REQUIRED WORK →
A - According to the Proposition 47 article, how many people already in California's prisons could apply for sentence reductions?
B - Transcribe the Proposition 47 article from "The initiative would" up to and including "or gun crimes.".

EXCERPTED PASSAGE →
□ □ □ □ □ □ □

Californians Vote on Lighter Penalties to Relieve PrisonsMichael B. Marois
California voters are being asked to lighten criminal penalties for low-level drug possession and nonviolent thefts such as shoplifting, to help ease crowding in the state’s prisons.
Support for the ballot initiative is uniting billionaires on opposite ends of the political spectrum, from financier George Soros and Netflix Inc. Chief Executive Officer Reed Hastings to Republican donor B. Wayne Hughes Jr., son of the founder of Public Storage, the largest self-storage business.
Proposition 47, reducing certain non-violent property and drug crimes from felonies to misdemeanors, is a turnabout for the state that enacted one of the first Three Strikes laws in 1994. It’s one of six measures on the statewide ballot that also asks voters to sell bonds for water works, stash money away for a rainy day, restrict increases in health care insurance premiums, and boost malpractice civil judgments.
“This is incredibly significant,” said Nichole Porter, director of policy advocacy for the Sentencing Project in Washington. “This could set the stage for the next 20 years in terms of rethinking the nation’s approach to criminal justice policy. If the voters of California authorize this ballot measure, that will really change the conversation nationally.”
Simple drug possession, bad checks under $950, shoplifting and petty theft with the same limits would be misdemeanors, generally punishable by a fine or a term in county jail, rather than a felony, requiring a prison sentence.
The initiative would apply not only to people entering the criminal justice system, but to as many as 10,000 already in California’s prisons for petty crimes who could apply for sentence reductions. The law wouldn’t apply to offenders convicted of murder, rape, and sex or gun crimes.

□ □ □ □ □ □ □

DATA SHOWN →
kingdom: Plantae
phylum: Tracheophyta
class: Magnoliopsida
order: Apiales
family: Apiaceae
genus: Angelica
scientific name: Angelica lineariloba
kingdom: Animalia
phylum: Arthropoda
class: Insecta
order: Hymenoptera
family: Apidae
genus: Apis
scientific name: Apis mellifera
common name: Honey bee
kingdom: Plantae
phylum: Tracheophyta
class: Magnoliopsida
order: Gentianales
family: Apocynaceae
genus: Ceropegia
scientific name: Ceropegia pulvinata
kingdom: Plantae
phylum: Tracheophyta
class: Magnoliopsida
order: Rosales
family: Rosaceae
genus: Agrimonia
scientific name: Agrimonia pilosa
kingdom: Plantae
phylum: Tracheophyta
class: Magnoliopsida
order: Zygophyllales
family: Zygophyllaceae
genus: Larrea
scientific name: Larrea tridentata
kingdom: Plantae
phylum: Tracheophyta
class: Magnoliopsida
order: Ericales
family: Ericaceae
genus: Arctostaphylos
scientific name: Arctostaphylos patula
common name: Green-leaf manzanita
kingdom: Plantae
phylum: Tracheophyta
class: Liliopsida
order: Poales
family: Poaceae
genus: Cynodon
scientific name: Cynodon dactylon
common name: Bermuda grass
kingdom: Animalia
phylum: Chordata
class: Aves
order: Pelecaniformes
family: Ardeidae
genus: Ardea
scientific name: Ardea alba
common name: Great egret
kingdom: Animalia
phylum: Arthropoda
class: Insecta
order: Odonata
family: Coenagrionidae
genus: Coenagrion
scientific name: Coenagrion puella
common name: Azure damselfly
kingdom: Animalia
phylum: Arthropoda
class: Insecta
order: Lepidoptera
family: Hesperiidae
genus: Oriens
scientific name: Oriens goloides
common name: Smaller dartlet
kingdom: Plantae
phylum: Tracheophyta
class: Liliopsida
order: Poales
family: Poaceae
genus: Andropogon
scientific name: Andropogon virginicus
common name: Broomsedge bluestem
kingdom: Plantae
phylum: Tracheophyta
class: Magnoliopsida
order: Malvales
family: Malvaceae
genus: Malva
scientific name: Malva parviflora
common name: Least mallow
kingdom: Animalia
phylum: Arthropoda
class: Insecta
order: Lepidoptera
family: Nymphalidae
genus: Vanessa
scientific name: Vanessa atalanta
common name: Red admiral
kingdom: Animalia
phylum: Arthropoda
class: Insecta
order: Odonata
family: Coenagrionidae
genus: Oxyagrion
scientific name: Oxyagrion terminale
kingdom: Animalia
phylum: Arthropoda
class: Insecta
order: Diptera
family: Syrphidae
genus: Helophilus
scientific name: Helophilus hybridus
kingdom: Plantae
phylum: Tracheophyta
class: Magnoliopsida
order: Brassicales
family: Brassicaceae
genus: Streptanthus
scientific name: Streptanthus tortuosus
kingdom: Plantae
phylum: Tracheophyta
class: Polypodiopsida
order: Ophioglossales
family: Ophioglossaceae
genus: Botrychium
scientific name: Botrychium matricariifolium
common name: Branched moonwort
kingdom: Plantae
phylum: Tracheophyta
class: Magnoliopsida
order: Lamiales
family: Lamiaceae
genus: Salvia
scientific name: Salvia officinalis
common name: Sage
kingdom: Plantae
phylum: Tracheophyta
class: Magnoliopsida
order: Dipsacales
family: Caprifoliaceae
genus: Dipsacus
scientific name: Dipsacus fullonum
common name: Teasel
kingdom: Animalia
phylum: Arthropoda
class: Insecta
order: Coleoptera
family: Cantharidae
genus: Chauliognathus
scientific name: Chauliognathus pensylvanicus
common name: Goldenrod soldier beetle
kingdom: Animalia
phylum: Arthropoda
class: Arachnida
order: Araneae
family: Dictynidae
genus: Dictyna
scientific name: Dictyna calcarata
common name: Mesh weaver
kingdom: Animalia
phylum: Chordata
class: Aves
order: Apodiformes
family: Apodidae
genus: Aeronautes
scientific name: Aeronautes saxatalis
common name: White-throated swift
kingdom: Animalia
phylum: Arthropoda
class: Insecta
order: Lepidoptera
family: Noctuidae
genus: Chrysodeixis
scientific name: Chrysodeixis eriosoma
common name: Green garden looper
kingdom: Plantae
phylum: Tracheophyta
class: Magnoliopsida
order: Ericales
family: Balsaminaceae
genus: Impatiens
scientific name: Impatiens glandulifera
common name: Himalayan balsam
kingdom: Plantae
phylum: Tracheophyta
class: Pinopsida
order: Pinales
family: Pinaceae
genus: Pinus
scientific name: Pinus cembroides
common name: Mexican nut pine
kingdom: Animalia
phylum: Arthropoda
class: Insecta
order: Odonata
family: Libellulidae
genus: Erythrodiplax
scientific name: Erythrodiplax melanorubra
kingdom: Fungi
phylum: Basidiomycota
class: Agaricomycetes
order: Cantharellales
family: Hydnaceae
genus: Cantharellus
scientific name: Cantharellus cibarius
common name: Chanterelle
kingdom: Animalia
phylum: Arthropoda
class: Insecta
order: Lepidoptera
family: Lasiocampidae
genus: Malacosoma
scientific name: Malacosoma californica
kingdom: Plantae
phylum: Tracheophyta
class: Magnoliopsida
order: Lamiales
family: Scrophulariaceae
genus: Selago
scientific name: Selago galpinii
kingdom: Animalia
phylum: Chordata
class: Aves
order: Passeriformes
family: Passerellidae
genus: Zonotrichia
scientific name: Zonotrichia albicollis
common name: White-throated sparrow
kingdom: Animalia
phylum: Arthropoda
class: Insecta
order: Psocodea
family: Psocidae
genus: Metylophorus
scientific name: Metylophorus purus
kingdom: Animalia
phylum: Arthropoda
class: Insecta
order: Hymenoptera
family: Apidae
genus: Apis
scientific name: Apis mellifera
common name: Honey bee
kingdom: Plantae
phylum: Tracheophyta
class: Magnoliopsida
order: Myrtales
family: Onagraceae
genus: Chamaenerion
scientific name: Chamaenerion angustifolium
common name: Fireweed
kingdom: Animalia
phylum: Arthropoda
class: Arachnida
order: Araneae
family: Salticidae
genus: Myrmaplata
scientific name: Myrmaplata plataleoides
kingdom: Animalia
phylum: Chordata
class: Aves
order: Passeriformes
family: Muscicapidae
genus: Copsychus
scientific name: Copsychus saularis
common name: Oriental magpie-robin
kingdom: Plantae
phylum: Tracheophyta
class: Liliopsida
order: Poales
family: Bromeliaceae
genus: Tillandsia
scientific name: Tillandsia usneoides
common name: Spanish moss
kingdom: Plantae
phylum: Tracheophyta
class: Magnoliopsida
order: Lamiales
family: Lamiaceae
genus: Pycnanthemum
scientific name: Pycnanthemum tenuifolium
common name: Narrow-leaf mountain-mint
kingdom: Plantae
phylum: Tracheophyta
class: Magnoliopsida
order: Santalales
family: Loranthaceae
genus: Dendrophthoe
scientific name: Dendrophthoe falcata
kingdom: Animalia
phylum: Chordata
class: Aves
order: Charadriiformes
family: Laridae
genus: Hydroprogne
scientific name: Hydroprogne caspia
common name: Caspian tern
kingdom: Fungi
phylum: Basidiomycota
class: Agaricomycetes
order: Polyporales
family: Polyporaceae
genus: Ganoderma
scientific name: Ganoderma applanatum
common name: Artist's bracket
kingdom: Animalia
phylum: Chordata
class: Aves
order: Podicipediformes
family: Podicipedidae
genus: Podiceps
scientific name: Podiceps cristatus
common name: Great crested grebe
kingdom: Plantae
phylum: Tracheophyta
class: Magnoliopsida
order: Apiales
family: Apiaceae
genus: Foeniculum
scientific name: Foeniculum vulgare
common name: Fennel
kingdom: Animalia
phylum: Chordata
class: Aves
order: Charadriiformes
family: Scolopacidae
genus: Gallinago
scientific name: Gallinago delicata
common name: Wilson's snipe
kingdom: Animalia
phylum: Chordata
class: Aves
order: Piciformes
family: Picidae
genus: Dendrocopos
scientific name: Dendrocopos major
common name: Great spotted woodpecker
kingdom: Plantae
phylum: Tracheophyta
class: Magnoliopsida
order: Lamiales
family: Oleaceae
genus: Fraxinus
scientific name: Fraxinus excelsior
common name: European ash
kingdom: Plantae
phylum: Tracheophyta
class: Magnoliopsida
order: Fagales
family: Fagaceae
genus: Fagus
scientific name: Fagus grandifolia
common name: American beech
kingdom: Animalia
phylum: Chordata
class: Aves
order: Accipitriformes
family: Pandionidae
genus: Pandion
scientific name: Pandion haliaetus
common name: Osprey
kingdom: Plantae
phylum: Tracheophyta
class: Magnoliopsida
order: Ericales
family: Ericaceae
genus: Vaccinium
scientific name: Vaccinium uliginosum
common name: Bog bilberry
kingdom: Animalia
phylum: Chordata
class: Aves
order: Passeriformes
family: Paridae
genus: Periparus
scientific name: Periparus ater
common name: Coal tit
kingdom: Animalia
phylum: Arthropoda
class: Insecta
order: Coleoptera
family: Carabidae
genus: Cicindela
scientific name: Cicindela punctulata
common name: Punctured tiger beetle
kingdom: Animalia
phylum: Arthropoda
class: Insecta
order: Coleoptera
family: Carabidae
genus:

□ □ □ □ □ □ □

ANSWERS FOR THIS EXERCISE →
A - As many as 10,000.

B -
The initiative would apply not only to people entering the criminal justice system, but to as many as 10,000 already in California’s prisons for petty crimes who could apply for sentence reductions. The law wouldn’t apply to offenders convicted of murder, rape, and sex or gun crimes.